Mandaron traer a los del laboratorio para sacarme sangre y enviar las muestras a análisis, pero esos exámenes tardaban dos semanas.
— Mientras averiguamos que le sucede – me dijo el doctor Murillo, cuando regresó con una enfermera –vamos a descartar que sea Enfermedad de Lyme. Le
voy a aplicar los antibióticos, en lo que regresan los resultados.
No podían esperar 15 días. La encargada del laboratorio llegó y me sacó un par de muestras. Me pareció gracioso, que fuera acompañada de otros laboratoristas que me miraban asombrados mientras explicaba el motivo de la extracción: sospecha de Borreliosis. Era yo una celebridad.
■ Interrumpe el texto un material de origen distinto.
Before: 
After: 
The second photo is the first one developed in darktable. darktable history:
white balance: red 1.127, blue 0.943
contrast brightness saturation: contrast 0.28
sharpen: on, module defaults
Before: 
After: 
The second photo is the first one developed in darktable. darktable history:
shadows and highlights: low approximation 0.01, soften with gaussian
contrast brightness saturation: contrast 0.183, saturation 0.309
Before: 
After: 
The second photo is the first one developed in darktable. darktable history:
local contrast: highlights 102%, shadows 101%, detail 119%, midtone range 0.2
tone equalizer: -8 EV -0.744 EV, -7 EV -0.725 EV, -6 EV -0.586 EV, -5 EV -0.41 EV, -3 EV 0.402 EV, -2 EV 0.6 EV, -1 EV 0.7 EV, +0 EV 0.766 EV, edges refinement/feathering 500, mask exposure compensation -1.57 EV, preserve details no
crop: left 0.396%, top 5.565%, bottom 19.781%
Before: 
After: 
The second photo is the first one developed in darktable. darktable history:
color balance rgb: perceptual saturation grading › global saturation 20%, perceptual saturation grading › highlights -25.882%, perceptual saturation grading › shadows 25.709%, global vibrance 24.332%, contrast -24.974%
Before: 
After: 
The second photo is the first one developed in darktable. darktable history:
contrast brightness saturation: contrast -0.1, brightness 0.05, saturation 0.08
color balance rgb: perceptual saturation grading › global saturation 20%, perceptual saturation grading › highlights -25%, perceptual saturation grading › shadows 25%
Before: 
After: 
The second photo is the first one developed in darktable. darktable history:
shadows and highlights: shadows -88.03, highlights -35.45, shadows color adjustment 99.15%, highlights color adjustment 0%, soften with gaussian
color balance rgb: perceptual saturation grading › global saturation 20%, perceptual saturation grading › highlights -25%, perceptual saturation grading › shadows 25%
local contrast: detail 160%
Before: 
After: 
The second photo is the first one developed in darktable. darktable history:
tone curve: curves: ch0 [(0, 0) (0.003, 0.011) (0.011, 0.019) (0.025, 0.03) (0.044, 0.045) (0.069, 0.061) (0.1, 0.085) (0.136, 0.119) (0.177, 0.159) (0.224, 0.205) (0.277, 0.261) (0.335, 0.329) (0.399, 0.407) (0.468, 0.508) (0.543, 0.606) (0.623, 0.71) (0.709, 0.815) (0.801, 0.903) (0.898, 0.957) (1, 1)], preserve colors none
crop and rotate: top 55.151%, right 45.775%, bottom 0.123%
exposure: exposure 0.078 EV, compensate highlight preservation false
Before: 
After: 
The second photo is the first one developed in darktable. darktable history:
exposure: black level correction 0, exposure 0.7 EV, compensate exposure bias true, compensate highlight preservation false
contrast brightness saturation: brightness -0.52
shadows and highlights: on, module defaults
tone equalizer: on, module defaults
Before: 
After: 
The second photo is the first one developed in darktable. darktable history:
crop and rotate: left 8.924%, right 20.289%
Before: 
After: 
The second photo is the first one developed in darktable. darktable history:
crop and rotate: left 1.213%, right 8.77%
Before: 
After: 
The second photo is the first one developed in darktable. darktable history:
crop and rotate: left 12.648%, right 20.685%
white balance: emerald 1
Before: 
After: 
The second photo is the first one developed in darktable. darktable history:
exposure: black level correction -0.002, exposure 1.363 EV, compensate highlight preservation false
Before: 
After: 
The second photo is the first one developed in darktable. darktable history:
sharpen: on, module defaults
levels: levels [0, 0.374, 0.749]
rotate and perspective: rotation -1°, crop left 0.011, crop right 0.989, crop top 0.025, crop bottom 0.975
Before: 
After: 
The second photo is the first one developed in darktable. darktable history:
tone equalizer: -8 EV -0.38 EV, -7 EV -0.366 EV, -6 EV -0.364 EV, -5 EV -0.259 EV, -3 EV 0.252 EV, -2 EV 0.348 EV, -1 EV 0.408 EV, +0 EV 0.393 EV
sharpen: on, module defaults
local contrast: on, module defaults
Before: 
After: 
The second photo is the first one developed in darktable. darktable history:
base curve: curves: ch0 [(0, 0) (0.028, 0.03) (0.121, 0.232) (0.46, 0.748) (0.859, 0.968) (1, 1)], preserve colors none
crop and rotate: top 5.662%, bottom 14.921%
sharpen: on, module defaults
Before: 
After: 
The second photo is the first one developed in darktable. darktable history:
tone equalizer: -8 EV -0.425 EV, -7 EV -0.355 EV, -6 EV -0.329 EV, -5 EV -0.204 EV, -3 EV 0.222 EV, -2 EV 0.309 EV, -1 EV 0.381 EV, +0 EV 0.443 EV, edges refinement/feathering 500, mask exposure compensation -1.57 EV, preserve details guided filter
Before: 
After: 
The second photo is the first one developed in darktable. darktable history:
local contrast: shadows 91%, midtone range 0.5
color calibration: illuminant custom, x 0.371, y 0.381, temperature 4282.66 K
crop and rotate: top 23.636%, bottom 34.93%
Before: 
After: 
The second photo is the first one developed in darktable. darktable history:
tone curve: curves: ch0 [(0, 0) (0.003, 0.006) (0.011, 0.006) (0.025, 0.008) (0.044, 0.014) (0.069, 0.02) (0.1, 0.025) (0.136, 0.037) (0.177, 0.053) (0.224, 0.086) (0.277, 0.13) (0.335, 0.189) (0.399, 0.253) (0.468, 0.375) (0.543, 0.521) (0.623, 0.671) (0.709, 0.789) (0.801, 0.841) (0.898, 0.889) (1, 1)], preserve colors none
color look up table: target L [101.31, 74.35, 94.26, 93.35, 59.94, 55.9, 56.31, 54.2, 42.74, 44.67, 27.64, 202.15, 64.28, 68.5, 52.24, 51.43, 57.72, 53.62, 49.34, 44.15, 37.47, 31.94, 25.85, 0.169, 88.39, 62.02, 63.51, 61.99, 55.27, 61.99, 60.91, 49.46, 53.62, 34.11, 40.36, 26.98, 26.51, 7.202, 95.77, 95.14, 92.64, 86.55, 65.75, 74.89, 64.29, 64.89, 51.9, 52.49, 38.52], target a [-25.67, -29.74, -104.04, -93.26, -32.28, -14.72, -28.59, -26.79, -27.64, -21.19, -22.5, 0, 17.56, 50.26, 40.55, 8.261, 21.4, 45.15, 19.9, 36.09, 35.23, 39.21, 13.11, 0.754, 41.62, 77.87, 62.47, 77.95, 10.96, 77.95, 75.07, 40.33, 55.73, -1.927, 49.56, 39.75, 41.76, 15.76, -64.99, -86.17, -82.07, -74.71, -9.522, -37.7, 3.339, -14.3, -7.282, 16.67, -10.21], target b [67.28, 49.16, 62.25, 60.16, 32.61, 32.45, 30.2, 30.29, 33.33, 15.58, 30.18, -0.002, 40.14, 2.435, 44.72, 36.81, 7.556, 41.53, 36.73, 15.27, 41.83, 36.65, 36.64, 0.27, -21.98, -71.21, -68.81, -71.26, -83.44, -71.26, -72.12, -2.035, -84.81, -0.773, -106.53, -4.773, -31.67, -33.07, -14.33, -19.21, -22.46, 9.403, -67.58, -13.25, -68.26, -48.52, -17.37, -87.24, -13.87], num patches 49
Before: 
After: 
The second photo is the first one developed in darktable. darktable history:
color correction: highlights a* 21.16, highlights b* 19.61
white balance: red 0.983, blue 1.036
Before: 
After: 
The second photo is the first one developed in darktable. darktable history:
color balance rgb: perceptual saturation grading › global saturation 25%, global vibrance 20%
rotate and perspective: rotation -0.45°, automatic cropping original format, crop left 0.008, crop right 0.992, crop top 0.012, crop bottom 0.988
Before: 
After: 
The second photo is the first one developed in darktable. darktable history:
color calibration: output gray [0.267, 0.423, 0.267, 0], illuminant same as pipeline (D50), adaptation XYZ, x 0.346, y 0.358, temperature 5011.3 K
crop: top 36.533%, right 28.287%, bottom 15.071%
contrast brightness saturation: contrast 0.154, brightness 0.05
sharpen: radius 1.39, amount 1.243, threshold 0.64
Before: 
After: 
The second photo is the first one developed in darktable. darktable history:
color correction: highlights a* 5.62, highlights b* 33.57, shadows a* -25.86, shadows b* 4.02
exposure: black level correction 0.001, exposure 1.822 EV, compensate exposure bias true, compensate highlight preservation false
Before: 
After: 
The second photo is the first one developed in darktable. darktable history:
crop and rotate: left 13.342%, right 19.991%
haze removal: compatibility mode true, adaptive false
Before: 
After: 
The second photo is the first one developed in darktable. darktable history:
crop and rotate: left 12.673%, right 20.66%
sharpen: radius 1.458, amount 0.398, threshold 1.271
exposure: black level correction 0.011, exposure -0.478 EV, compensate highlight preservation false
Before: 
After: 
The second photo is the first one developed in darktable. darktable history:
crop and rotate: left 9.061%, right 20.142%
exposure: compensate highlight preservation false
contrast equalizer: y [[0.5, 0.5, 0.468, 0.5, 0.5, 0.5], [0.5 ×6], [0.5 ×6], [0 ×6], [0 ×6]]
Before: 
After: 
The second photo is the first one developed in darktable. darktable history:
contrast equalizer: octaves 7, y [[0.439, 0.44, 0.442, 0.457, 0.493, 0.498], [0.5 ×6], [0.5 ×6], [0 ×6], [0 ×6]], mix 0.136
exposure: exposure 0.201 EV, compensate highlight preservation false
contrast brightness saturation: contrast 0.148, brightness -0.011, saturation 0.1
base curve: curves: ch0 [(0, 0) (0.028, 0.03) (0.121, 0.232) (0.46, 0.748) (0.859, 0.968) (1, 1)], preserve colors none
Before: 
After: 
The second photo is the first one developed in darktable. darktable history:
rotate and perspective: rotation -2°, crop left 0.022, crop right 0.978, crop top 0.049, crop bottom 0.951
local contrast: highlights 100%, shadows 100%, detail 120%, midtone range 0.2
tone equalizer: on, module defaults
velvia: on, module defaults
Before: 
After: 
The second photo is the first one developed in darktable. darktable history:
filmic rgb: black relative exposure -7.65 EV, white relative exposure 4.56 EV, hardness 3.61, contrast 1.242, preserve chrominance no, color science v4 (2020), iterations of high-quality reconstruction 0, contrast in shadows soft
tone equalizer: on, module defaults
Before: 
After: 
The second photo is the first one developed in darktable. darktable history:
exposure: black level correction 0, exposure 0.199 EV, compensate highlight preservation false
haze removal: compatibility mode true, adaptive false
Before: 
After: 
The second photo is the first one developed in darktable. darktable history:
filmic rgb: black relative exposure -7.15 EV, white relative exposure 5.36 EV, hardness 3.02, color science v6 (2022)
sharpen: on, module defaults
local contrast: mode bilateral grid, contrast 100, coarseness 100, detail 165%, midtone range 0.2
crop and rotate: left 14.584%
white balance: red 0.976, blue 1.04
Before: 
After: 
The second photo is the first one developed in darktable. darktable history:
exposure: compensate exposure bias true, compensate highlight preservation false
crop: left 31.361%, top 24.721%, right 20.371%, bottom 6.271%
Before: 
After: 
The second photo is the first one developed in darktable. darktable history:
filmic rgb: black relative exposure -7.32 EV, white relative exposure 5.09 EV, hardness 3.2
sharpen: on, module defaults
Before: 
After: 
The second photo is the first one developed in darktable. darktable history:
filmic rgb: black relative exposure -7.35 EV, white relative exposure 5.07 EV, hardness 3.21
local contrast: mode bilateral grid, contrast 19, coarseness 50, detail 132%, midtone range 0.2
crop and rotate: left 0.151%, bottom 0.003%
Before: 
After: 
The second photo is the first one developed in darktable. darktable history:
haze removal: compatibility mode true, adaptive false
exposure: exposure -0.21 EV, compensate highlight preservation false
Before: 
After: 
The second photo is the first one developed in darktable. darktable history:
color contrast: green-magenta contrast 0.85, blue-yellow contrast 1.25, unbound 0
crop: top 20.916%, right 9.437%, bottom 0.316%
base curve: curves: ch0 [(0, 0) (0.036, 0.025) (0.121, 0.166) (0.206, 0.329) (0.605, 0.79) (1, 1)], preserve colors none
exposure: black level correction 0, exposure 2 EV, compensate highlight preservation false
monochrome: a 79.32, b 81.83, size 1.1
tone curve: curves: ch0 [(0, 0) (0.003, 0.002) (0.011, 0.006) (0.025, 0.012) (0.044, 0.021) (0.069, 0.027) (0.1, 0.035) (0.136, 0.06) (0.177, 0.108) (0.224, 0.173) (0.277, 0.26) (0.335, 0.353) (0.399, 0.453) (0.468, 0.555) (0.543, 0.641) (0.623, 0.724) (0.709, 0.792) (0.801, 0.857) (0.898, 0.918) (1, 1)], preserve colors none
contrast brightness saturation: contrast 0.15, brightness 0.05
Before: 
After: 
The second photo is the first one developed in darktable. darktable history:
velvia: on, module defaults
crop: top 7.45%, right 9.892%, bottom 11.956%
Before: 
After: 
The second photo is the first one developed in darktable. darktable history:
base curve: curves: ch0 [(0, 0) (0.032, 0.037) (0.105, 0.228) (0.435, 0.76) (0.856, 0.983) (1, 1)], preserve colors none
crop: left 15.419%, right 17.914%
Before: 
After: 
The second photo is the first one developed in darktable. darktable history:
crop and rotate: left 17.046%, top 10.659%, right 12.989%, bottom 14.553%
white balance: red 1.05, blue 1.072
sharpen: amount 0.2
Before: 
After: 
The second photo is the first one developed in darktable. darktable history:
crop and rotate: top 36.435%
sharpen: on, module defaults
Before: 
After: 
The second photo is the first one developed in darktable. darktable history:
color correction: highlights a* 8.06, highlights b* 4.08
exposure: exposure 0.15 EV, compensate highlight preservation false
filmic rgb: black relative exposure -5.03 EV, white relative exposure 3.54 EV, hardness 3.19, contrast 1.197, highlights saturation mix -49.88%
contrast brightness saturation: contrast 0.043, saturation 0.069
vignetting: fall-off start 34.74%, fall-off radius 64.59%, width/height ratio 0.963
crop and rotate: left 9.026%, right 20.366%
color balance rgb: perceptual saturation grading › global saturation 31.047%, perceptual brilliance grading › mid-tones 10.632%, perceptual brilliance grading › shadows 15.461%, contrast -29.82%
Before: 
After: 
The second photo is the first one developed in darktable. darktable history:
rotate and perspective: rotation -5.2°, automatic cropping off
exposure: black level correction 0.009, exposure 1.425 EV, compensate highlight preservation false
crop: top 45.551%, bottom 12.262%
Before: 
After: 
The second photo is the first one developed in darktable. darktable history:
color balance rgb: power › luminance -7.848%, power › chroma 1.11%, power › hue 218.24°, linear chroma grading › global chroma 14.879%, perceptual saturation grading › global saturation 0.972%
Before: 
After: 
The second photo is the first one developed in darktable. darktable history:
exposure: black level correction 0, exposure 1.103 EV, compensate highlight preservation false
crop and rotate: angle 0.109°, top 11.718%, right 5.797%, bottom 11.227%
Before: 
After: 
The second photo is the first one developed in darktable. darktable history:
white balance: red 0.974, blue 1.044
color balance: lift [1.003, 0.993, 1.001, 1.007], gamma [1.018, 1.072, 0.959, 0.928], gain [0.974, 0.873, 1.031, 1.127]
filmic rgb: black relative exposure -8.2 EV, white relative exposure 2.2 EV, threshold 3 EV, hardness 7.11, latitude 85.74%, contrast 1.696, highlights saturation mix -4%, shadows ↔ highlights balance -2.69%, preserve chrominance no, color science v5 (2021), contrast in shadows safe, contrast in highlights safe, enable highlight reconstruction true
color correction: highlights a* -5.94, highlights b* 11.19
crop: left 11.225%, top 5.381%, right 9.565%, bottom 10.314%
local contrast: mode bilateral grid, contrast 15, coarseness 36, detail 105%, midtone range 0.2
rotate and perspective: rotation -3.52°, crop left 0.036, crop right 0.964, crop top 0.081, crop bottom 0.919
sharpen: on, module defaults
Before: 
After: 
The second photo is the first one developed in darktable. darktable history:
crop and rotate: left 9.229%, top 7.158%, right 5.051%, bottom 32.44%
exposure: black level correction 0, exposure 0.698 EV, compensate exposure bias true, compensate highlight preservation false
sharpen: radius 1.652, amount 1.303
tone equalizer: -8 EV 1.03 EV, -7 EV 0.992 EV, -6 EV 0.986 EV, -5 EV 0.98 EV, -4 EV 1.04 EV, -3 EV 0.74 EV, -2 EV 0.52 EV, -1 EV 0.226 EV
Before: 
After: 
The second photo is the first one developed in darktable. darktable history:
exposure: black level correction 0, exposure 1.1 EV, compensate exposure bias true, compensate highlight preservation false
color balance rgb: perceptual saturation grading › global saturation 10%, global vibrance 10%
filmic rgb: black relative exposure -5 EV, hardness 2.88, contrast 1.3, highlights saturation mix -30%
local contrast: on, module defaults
Ya había escuchado de la enfermedad de Lyme, pero nunca estuvo en mi radar como una posibilidad de que yo la tuviera. Esa tarde me colocaron mi primera dosis de antibióticos para Lyme. Me inyectaron ceftriaxona y una batería enorme de medicamentos de todo tipo, estaba acostumbrada a recibir medicamentos y aun así me asombró la cantidad de cosas que me pusieron. Comencé a sentirme mejor casi de inmediato. Mientras mis médicos trataban de descartar Enfermedad de Lyme o averiguar que causaba mi entumecimiento del cuerpo, debilidad para caminar, la parálisis en la parte derecha de mi rostro y un dolor de cuerpo que era tan insoportable que no funcionó el que me inyectaran en urgencias dos dosis de Ketorolaco, una de diclofenaco, en la vena, y darme pastillas de naproxeno sódico y paracetamol para dejarme dormir apenas (ya era yo un caso de estudio), mientras mis enfermeras checaban mi presión y me mantenían dopada para calmar el dolor que mandaba mi presión y el azúcar de mi sangre por las nubes, fue necesario colocar un parche en mi ojo derecho porque el párpado inmóvil se negaba a cerrarse y me ocasionaba visión doble y borrosa.